═══ Data in this exercise ═══

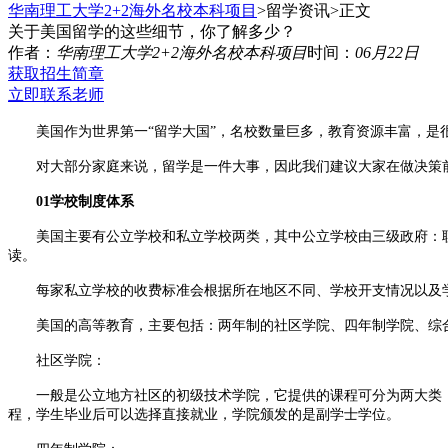
华南理工大学2+2海外名校本科项目
>留学资讯>
正文
关于美国留学的这些细节，你了解多少？
作者：
华南理工大学2+2海外名校本科项目
时间：
06月22日
获取招生简章
立即联系老师
美国作为世界第一“留学大国”，名校数量巨多，教育资源丰富，是
对大部分家庭来说，留学是一件大事，因此我们建议大家在做决策前
01学校制度体系
美国主要有公立学校和私立学校两类，其中公立学校由三级政府：联
读。
每家私立学校的收费标准会根据所在地区不同、学校开支情况以及学
美国的高等教育，主要包括：两年制的社区学院、四年制学院、综合
社区学院：
一般是公立地方社区的初级技术学院，它提供的课程可分为两大类：
程，学生毕业后可以选择直接就业，学院颁发的是副学士学位。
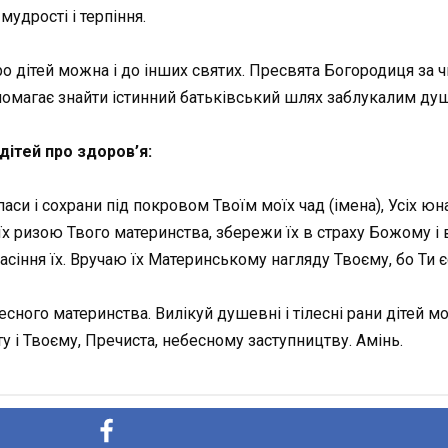
мудрості і терпіння.
 дітей можна і до інших святих. Пресвята Богородиця за чи
опомагає знайти істинний батьківський шлях заблукалим ду
дітей про здоров’я:
си і сохрани під покровом Твоїм моїх чад (імена), Усіх юн
й їх ризою Твого материнства, збережи їх в страху Божому і
спасіння їх. Вручаю їх Материнському нагляду Твоєму, бо Т
ного материнства. Вилікуй душевні і тілесні рaни дітей мо
у і Твоєму, Пречиста, небесному заступництву. Амінь.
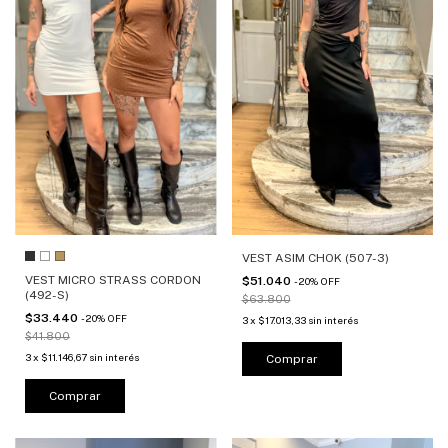
VEST ASIM CHOK (507-3)
VEST MICRO STRASS CORDON
$51.040
-
20
%
OFF
(492-S)
$63.800
$33.440
-
20
%
OFF
3
x
$17.013,33
sin interés
$41.800
3
x
$11.146,67
sin interés
Comprar
Comprar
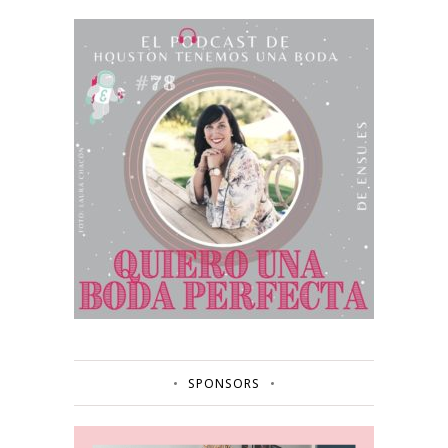
SPONSORS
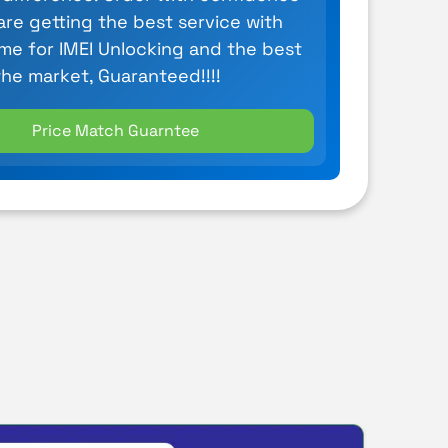
are getting the best service with
ime for IMEI Unlocking and the best
the market, Guaranteed!!!!
Price Match Guarntee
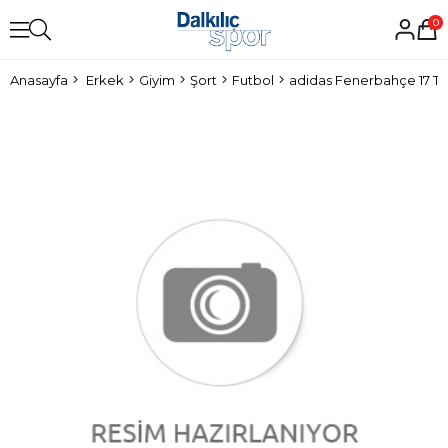
0
Anasayfa
Erkek
Giyim
Şort
Futbol
adidas Fenerbahçe 17 Th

═══

→ **Task instructions**
Leaving every picture behind, retype the entries above exactly, from the first line through the line with "мудрості і терпіння.", and stop there.

→ **Written solution**
华南理工大学2+2海外名校本科项目
>留学资讯>
正文
关于美国留学的这些细节，你了解多少？
作者：
华南理工大学2+2海外名校本科项目
时间：
06月22日
获取招生简章
立即联系老师
美国作为世界第一“留学大国”，名校数量巨多，教育资源丰富，是
对大部分家庭来说，留学是一件大事，因此我们建议大家在做决策前
01学校制度体系
美国主要有公立学校和私立学校两类，其中公立学校由三级政府：联
读。
每家私立学校的收费标准会根据所在地区不同、学校开支情况以及学
美国的高等教育，主要包括：两年制的社区学院、四年制学院、综合
社区学院：
一般是公立地方社区的初级技术学院，它提供的课程可分为两大类：
程，学生毕业后可以选择直接就业，学院颁发的是副学士学位。
мудрості і терпіння.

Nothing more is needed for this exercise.